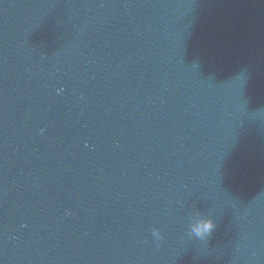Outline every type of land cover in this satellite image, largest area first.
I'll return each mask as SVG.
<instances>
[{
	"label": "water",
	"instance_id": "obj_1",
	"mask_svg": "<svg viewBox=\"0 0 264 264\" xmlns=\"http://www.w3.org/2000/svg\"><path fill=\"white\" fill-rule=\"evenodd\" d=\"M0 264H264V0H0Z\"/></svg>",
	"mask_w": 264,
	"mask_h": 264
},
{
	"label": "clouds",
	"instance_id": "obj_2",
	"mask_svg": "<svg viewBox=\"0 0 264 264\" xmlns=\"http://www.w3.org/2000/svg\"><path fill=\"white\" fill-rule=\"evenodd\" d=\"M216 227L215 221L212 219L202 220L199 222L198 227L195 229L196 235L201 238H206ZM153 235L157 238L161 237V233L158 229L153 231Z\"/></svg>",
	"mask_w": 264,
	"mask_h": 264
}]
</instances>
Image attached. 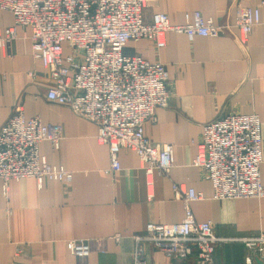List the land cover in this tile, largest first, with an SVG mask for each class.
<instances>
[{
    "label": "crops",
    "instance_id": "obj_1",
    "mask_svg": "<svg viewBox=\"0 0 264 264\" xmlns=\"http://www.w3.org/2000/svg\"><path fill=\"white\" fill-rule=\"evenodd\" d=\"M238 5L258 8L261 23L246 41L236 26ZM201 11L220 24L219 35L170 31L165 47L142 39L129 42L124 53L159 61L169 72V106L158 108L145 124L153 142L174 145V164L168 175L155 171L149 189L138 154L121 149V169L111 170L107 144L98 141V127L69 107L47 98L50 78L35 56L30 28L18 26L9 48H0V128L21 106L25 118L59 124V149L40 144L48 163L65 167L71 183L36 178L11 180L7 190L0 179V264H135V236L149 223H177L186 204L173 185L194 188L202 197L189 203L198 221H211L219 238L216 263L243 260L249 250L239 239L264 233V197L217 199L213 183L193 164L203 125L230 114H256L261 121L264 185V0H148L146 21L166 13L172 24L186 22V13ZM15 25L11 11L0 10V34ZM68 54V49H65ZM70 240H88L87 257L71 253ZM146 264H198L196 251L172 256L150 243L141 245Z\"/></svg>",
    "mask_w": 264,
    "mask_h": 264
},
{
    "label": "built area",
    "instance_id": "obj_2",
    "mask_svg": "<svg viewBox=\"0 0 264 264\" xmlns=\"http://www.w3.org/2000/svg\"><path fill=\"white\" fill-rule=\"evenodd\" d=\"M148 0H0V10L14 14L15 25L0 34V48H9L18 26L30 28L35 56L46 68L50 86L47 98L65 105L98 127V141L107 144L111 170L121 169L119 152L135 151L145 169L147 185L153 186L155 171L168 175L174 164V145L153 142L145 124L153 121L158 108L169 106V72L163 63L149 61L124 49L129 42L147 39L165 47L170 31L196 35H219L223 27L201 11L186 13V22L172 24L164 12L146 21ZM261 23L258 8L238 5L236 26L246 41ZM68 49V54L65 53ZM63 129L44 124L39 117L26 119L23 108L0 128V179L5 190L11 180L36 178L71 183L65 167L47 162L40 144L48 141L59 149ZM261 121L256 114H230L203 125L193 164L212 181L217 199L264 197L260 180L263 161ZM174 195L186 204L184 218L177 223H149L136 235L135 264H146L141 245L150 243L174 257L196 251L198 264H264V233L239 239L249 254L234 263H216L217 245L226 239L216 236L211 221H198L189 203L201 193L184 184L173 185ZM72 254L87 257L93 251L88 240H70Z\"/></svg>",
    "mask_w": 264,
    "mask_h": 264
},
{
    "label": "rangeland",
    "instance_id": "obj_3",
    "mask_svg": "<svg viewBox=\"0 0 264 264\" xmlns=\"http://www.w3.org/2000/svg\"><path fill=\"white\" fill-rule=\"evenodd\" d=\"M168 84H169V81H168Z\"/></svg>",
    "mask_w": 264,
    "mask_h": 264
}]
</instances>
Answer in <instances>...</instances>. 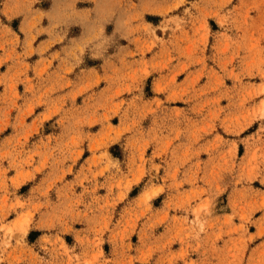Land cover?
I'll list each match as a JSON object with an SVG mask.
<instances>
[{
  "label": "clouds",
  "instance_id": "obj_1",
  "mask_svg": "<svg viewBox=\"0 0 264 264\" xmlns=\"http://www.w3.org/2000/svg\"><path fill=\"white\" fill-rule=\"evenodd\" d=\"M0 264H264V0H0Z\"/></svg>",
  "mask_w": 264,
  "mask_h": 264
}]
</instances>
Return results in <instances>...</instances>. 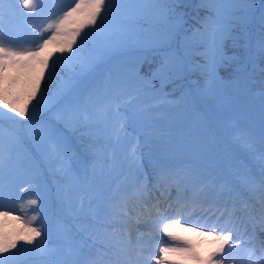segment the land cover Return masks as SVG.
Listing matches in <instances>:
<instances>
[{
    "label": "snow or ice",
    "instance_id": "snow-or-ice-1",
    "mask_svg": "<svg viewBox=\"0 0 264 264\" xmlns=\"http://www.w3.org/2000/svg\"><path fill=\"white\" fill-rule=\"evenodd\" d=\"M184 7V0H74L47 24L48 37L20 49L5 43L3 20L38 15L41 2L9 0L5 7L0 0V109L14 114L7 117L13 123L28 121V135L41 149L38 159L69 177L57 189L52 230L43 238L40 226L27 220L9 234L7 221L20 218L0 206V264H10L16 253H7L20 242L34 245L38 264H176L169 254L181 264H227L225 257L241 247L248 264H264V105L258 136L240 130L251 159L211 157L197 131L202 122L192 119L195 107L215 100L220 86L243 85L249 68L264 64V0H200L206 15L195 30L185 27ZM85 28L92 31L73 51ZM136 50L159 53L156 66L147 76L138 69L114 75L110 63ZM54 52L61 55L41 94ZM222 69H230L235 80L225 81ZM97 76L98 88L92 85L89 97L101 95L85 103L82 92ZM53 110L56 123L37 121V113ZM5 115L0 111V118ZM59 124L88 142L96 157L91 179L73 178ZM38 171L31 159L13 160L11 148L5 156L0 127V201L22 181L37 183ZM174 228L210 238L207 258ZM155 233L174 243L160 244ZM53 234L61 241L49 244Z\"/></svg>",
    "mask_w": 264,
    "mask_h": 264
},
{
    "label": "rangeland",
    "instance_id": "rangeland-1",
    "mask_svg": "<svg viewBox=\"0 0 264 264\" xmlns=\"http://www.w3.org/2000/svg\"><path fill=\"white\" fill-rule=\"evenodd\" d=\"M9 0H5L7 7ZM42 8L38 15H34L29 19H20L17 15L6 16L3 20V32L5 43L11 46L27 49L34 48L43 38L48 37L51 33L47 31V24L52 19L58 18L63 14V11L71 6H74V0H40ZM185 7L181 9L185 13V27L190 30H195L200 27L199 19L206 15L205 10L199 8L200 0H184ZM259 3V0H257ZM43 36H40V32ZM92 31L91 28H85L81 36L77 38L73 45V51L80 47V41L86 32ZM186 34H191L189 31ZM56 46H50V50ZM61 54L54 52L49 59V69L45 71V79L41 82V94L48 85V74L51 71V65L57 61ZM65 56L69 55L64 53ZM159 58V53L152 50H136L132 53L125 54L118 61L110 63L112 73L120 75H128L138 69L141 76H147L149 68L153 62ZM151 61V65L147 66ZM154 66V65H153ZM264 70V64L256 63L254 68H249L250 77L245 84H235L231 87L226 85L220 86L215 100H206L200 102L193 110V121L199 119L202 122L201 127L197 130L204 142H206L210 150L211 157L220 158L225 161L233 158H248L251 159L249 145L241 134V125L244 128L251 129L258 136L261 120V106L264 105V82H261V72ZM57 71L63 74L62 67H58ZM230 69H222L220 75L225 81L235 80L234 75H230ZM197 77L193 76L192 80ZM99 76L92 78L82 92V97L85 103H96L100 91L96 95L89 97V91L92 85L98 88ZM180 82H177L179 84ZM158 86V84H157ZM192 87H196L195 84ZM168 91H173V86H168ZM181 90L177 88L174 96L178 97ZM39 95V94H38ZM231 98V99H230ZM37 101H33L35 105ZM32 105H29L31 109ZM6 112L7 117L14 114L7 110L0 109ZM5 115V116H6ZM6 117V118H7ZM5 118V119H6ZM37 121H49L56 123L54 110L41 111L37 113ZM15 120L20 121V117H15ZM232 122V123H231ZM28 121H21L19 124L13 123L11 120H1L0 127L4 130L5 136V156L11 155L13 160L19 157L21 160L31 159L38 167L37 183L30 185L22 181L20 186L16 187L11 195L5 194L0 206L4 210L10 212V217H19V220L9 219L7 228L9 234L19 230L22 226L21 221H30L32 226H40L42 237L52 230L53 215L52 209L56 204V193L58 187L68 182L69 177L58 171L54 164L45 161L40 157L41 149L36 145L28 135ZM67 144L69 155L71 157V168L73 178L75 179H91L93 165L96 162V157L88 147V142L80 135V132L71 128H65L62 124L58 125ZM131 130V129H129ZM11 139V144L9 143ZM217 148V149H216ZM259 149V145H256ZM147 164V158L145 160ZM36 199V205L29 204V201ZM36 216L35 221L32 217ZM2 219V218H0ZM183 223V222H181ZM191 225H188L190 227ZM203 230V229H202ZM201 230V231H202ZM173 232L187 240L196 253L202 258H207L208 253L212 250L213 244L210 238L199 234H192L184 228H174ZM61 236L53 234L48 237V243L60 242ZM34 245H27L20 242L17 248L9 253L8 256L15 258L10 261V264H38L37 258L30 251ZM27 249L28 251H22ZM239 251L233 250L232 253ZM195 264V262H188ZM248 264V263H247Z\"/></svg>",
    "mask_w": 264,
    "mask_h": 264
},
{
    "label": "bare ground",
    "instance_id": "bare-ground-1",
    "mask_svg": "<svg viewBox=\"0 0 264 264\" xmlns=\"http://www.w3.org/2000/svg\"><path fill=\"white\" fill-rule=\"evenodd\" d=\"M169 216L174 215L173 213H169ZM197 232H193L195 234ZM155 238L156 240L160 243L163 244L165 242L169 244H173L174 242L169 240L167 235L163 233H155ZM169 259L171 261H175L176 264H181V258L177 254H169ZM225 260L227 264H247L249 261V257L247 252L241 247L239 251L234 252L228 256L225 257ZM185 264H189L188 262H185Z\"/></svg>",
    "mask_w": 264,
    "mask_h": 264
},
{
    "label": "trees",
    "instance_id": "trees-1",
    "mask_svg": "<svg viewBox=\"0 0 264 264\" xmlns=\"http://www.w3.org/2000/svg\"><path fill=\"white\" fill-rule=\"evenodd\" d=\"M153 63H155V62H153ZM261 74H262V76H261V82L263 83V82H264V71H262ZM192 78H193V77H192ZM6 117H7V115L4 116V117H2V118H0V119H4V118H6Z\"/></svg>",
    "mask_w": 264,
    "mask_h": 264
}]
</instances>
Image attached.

### Directions
Please return the records from their very start up to and including the line that contains "227L215 221L212 219L202", copied line for line. Leave the pictures out of your answer.

### Answer to the task
Outline every type of land cover in this satellite image, largest area first.
I'll return each mask as SVG.
<instances>
[{
	"label": "water",
	"instance_id": "obj_1",
	"mask_svg": "<svg viewBox=\"0 0 264 264\" xmlns=\"http://www.w3.org/2000/svg\"><path fill=\"white\" fill-rule=\"evenodd\" d=\"M0 264H264V0H0Z\"/></svg>",
	"mask_w": 264,
	"mask_h": 264
},
{
	"label": "clouds",
	"instance_id": "obj_2",
	"mask_svg": "<svg viewBox=\"0 0 264 264\" xmlns=\"http://www.w3.org/2000/svg\"><path fill=\"white\" fill-rule=\"evenodd\" d=\"M216 227L215 221L212 219L202 220L199 222L198 227L195 229L196 235L201 238H206ZM153 235L157 238L161 237V233L158 229L153 231Z\"/></svg>",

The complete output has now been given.